The report is the latest in a series criticizing HHS' readiness for the year 2000. Two other reports from the House Government Reform and Oversight Committee gave the department a grade of "F" (June 8, p. 9; Sept. 14, p. 16).
The General Accounting Office report said HCFA and its contractors are "severely behind schedule" in making year-2000 adjustments to computer systems. The agency lacks the management practices necessary to direct its adjustments, the report said (See related story, p. 88).
HCFA data show that as of June 30, fewer than one-third of its "mission-critical" systems had been renovated to represent the year 2000 in date-related functions, according to the report.

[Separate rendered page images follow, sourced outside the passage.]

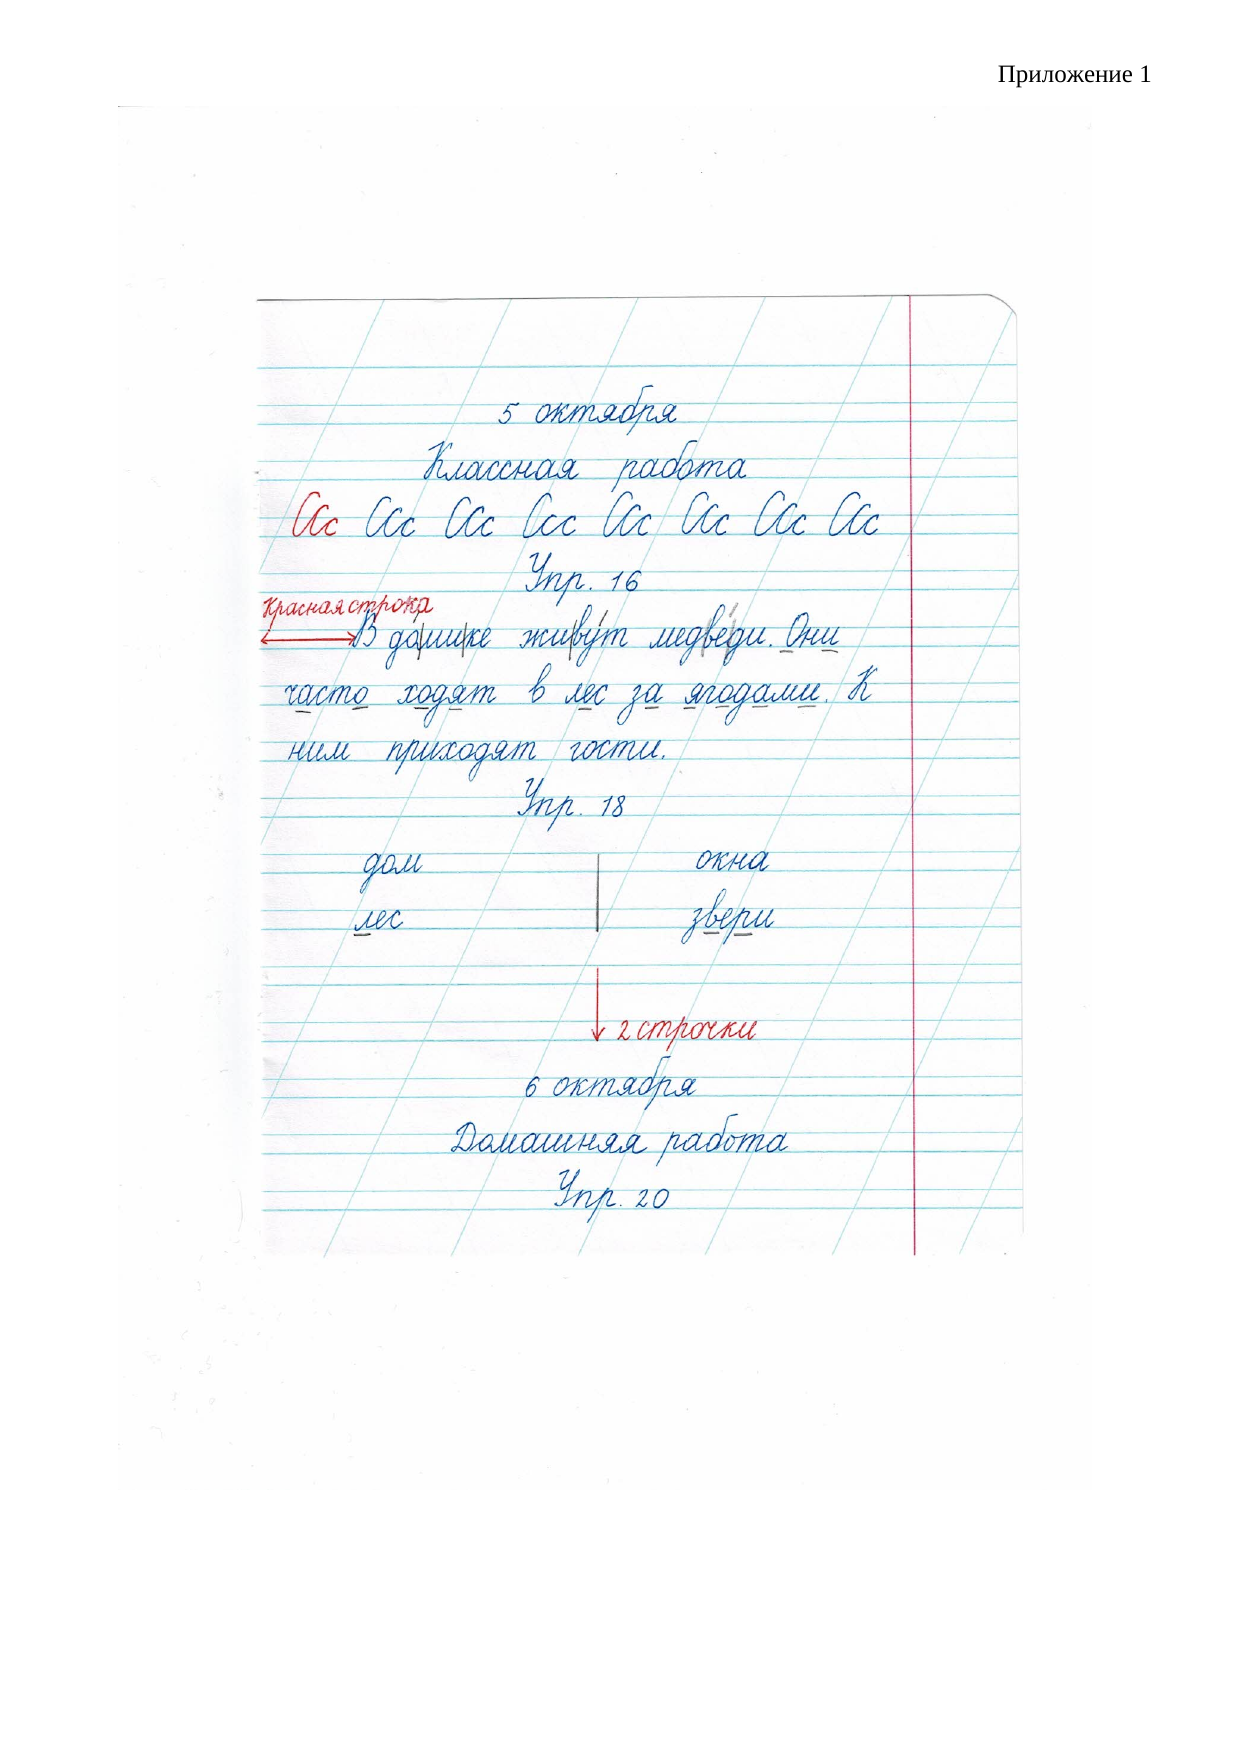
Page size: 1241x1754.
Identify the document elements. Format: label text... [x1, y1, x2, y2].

picture [118, 106, 1093, 1490]
text Приложение 1 [118, 59, 1152, 88]
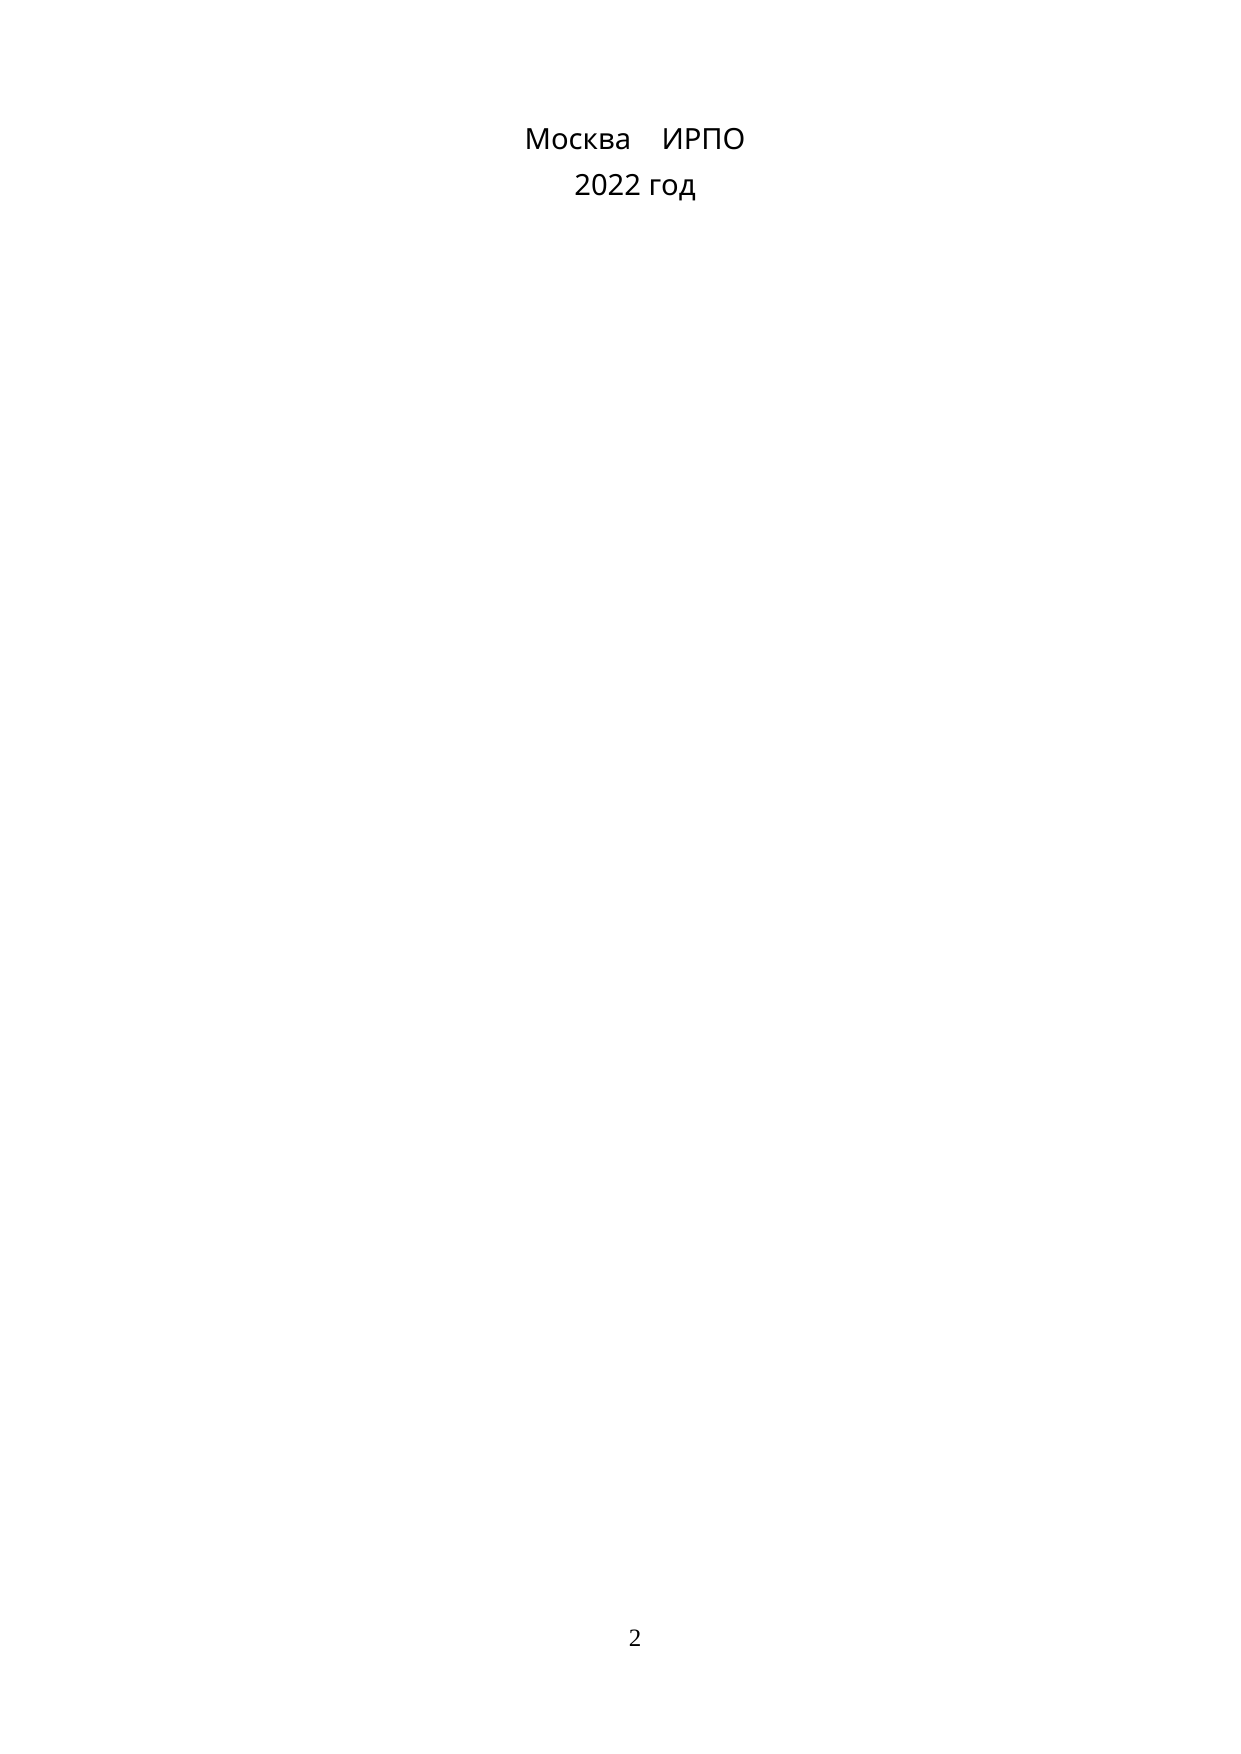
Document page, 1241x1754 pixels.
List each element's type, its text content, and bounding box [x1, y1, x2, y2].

text Москва ИРПО [118, 118, 1152, 158]
text 2022 год [118, 164, 1152, 203]
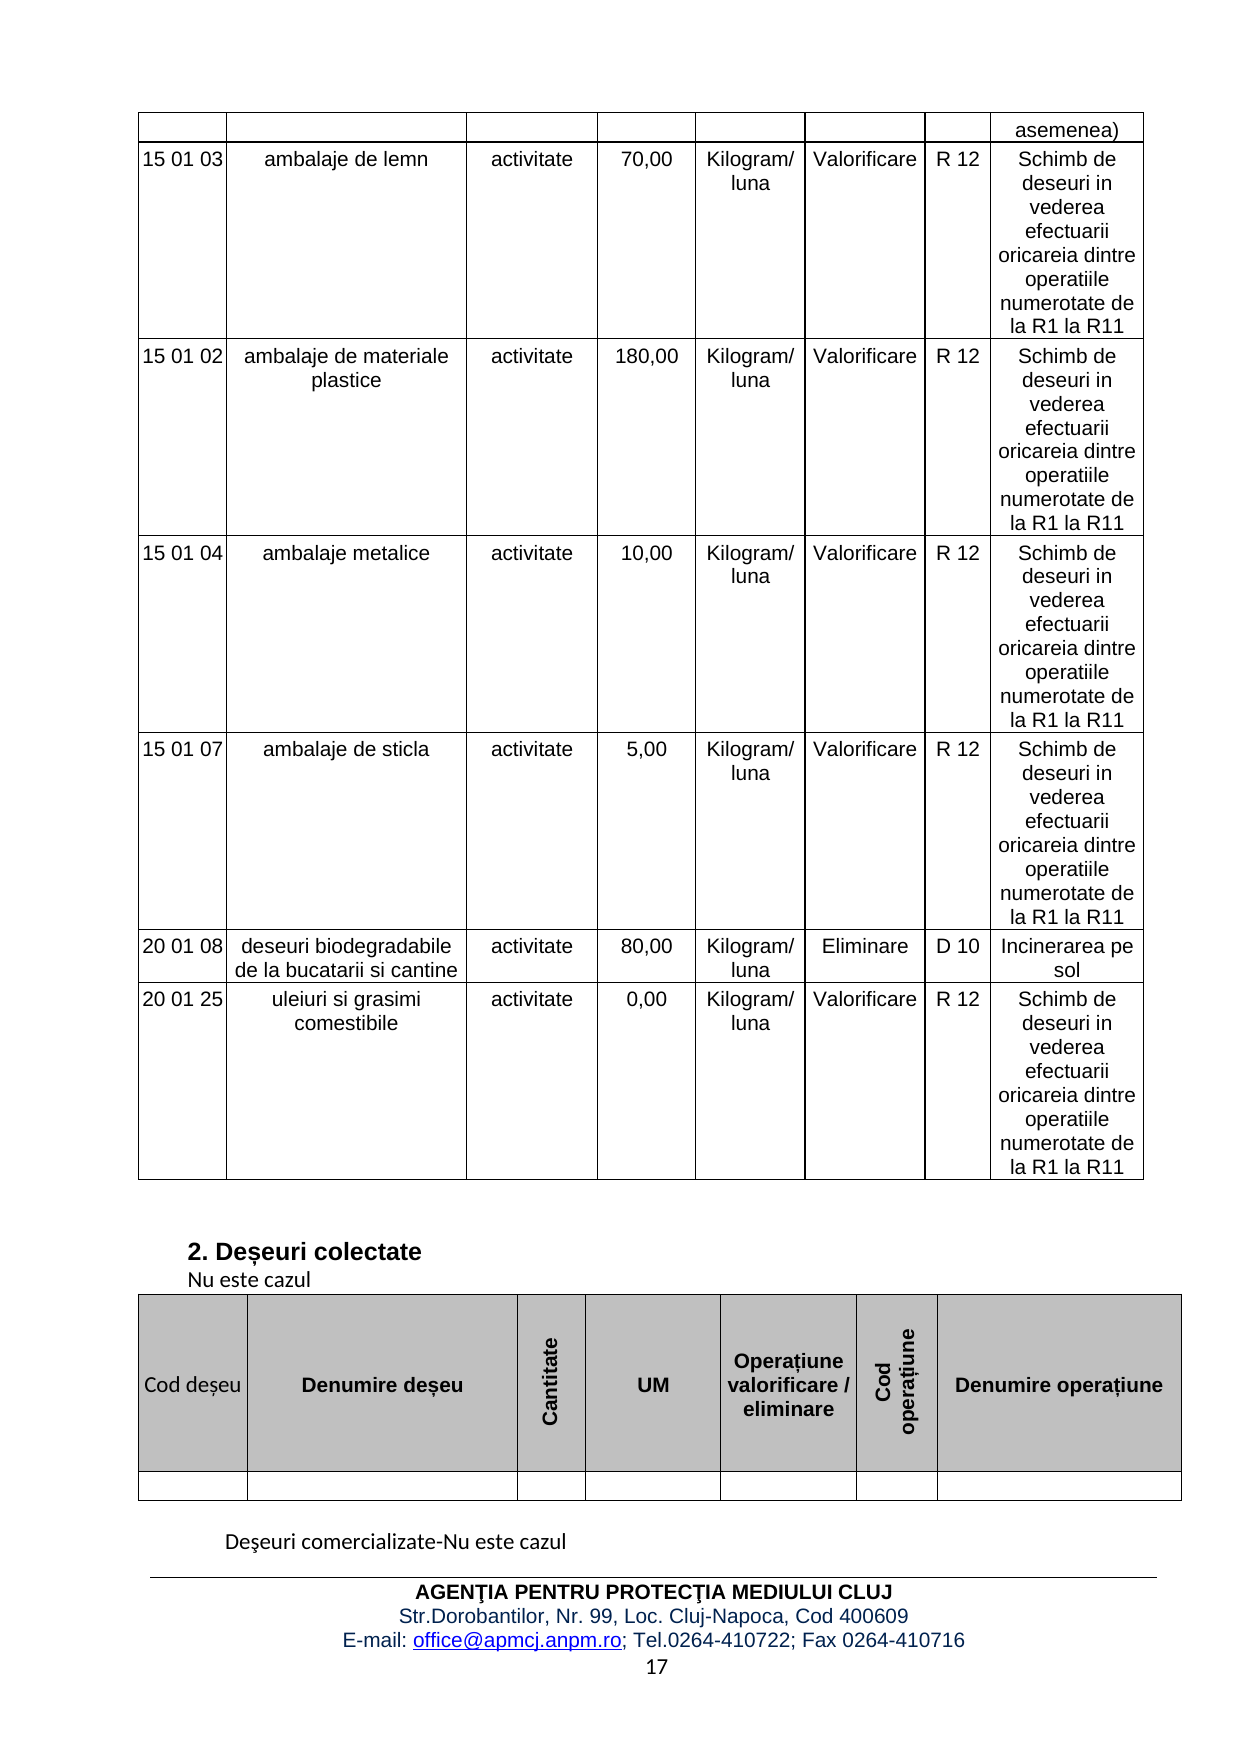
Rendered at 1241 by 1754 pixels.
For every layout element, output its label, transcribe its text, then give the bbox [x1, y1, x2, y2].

subtitle 2. Deșeuri colectate [187, 1237, 1157, 1265]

The GAO, the investigative arm of Congress, reported that HCFA has neither developed a schedule for its information systems overhaul nor determined a way to identify and rank those tasks to ensure completion.
HCFA has also been slow in developing contingency plans for year-2000-related computer failures, the report said.
The White House Office of Management and Budget set a Sept. 30 deadline for agencies to adjust their systems. Those changes must be tested by Jan. 31, 1999, and implemented by March 31, 1999.
In a statement, Sen. Charles Grassley (R-Iowa), chairman of the Senate Special Committee on Aging, called the GAO's findings "alarming." His committee is one of the panels that requested the report.
"It gives us the strongest indication yet that Medicare computers won't be ready for the year 2000," Grassley said. "It also indicates to me that HCFA is far behind in developing contingency plans for a computer failure that is likely to happen. This is unacceptable."
HCFA Administrator Nancy-Ann Min DeParle said the agency has begun to execute several GAO recommendations, and 85% of the tasks that needed to be done by Sept. 30 have been completed.